The basic position in your letter, as I understand it, is that it is a disobedience of God’s commands for Bible-believing, born-again men to associate themselves with modernist churches and church organizations in supporting the dinner of September 17th given in honor of Billy Graham. You cite 2 Cor. 6:14; Ephesians 5:11; 2 Thess. 3:6. Since the purpose of this dinner, sponsored largely by modernists, was to gain support for the coming evangelistic campaign (in New York City) by Dr. Graham in 1957, it seems fair, also, to assume that you object to association with them in that campaign.

I examined the matter on the premises you stated in your letter; that is, that the major group supporting the dinner and the campaign is the modernist Protestant Council of the City of New York.… These men … have preached the social gospel, which is the only gospel they can preach until God speaks to their hearts. They would see some of the fruits of true Christianity, without the living tree itself. Now, after years of Christ rejection and of social gospel, they see failure. They are frustrated. Their religion is losing its adherents. Now they do the only thing really left to them. They turn to the kind of revival ministry that Dr. Graham has, and Moody, and others before him. True, they are not seeking salvation of the soul; they are seeking better morality and environment, better Christianity, but they are seeking them in the only place that they can see hope, in the Christian Gospel. And behind them, unseen behind the big names and ecclesiastical titles, are hundreds of thousands of little people who “don’t know their right hand from their left.” To me, it is a demonstration of God’s infinite love and grace that these unsaved blind leaders of the blind are, in their blindness, turning to the only truth which can lead them and their followers to salvation. In a way, it reminds me of Paul’s vision of the man of Macedonia, who beckoned to Paul to come over and help them. Do you not see the similarity?…

If these modernist groups invite Mr. Graham to preach the Gospel to them and offer to support it with money, effort and prayer, should he refuse? God’s command is to preach the Gospel to every creature. Would you accept an invitation to speak in a modernist church, in a synagogue, in a Roman Catholic church? I would, because I think that every ambassador of Christ would welcome the opportunity to tell the lost of the good news. It seems to me that rather than reject the Macedonian call we should praise God for it.

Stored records
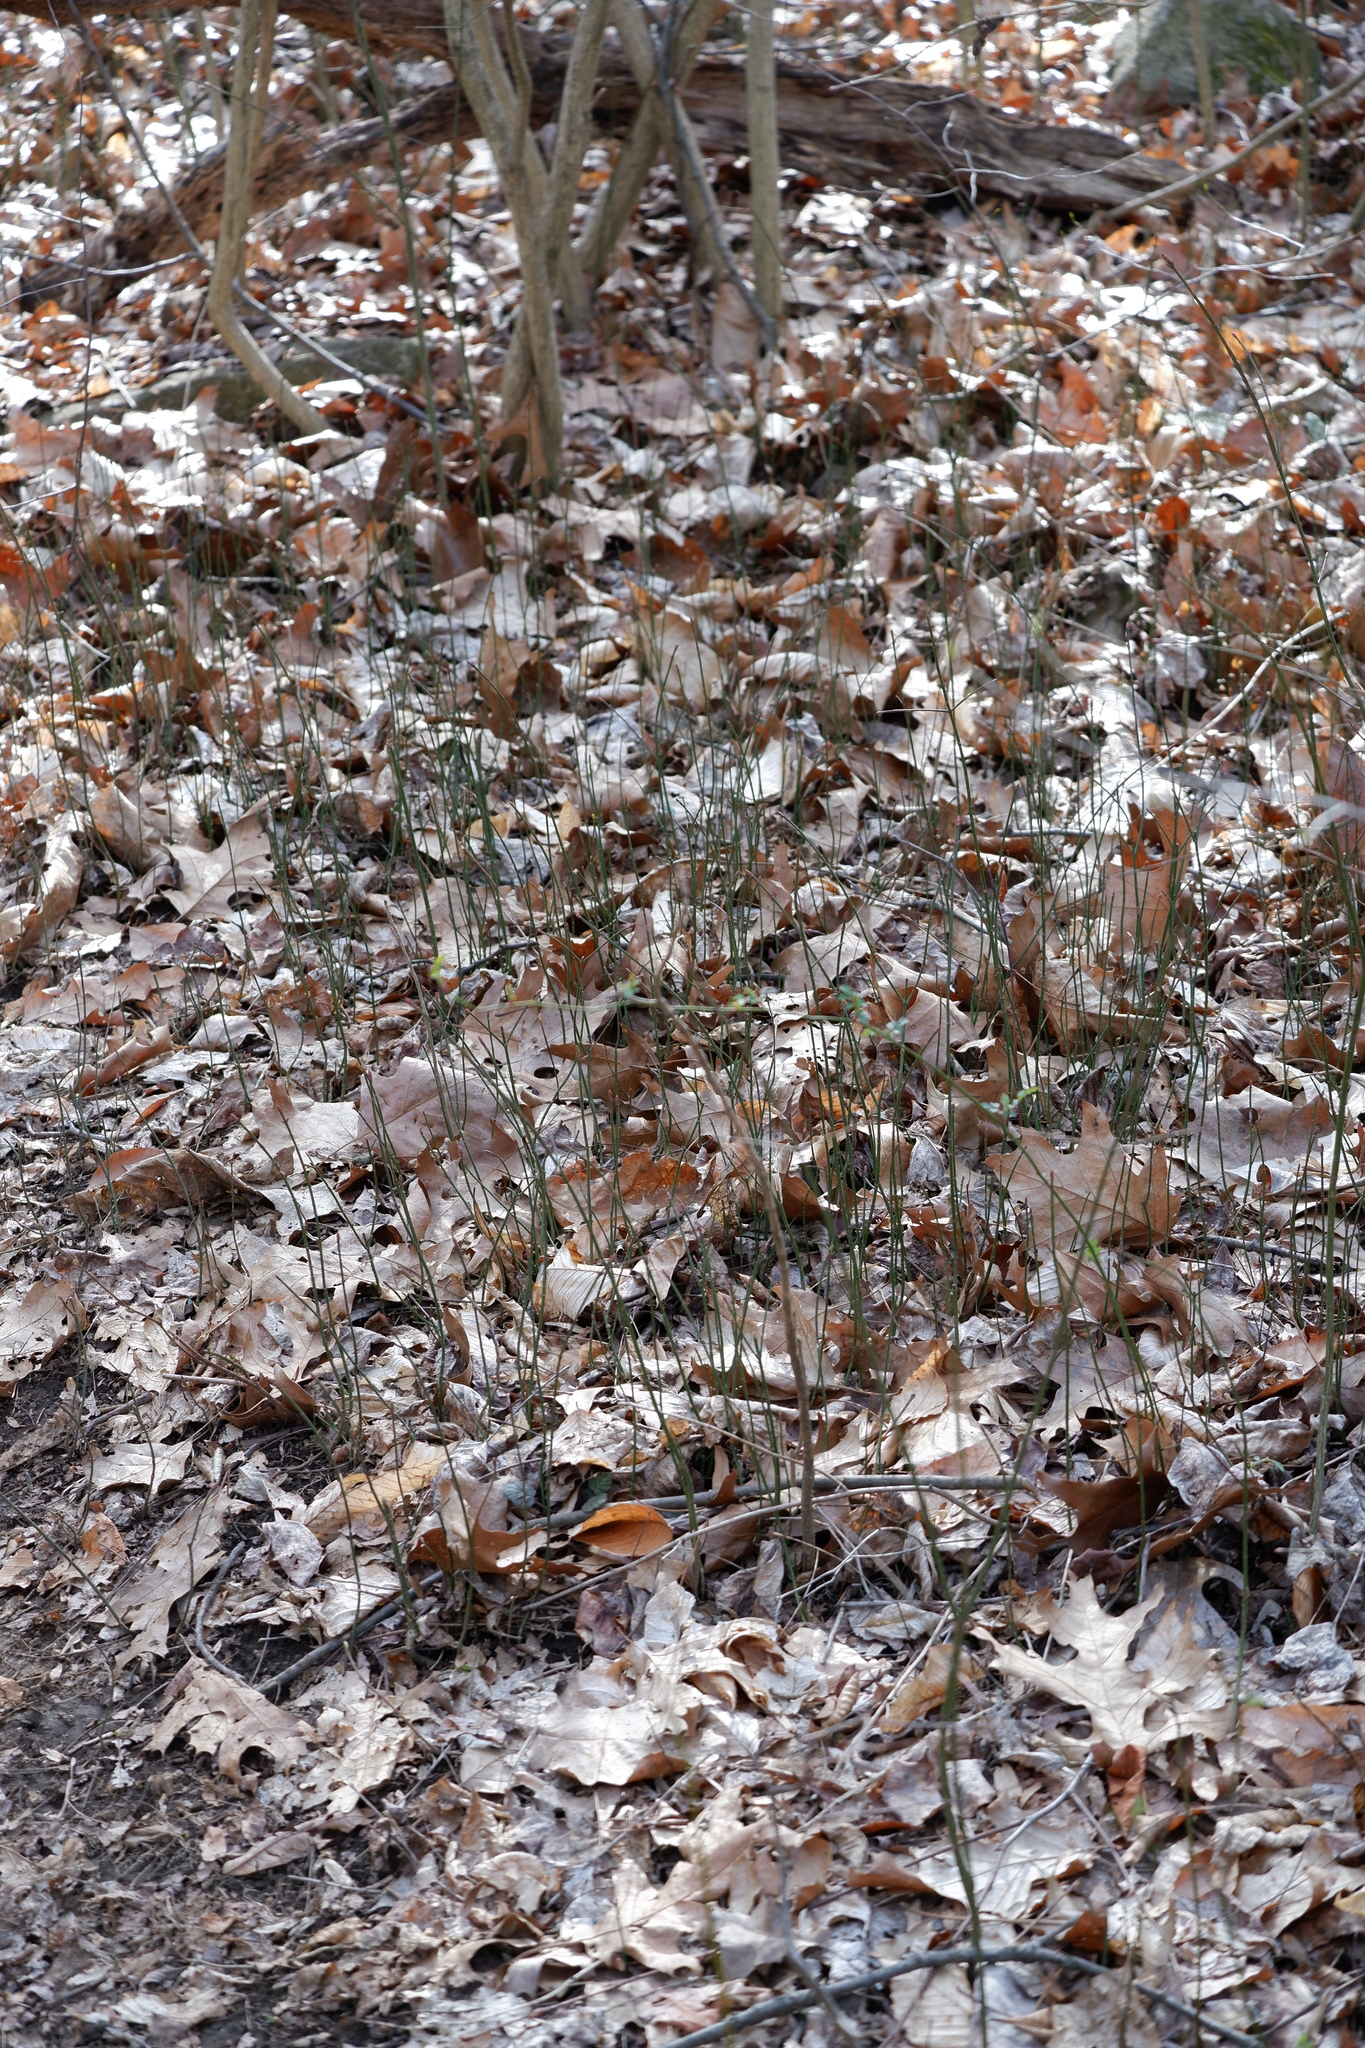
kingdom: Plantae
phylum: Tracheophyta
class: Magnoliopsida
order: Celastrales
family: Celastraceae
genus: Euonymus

## STATED EXERCISE 1
List every Bible passage cited in the letter about the dinner honoring Billy Graham.
## STATED EXERCISE 2
Pick up the letter about the dinner honoring Billy Graham after its final sentence and carry it forward.

## WRITTEN RESPONSE 1
2 Cor. 6:14; Ephesians 5:11; 2 Thess. 3:6

## WRITTEN RESPONSE 2
Now, if it is right for Mr. Graham, or you, or me, or Paul, to accept an invitation by unbelievers to speak the Gospel to them and their flocks, is it right for other real Christians to refuse to associate themselves with this ministry of the Gospel?… The crux of the matter is, what is to be preached and expounded? And that, we know, is the true Gospel of Christ.

In considering the verses which you cite in your letter, I noted first 2 Thess. 3:6 (Now we command you brethren, in the name of our Lord Jesus Christ, that ye withdraw yourselves from every brother that walketh disorderly, and not after the tradition which he received of its). It seems to me quite clear that this verse, taken in its context, verses 6 to 15, refers to persons who are disorderly in their conduct, not working, but busybodies. Yet, even so, these are to be treated not as enemies but as brothers (verse 15). It is a matter of discipline in conduct among believers.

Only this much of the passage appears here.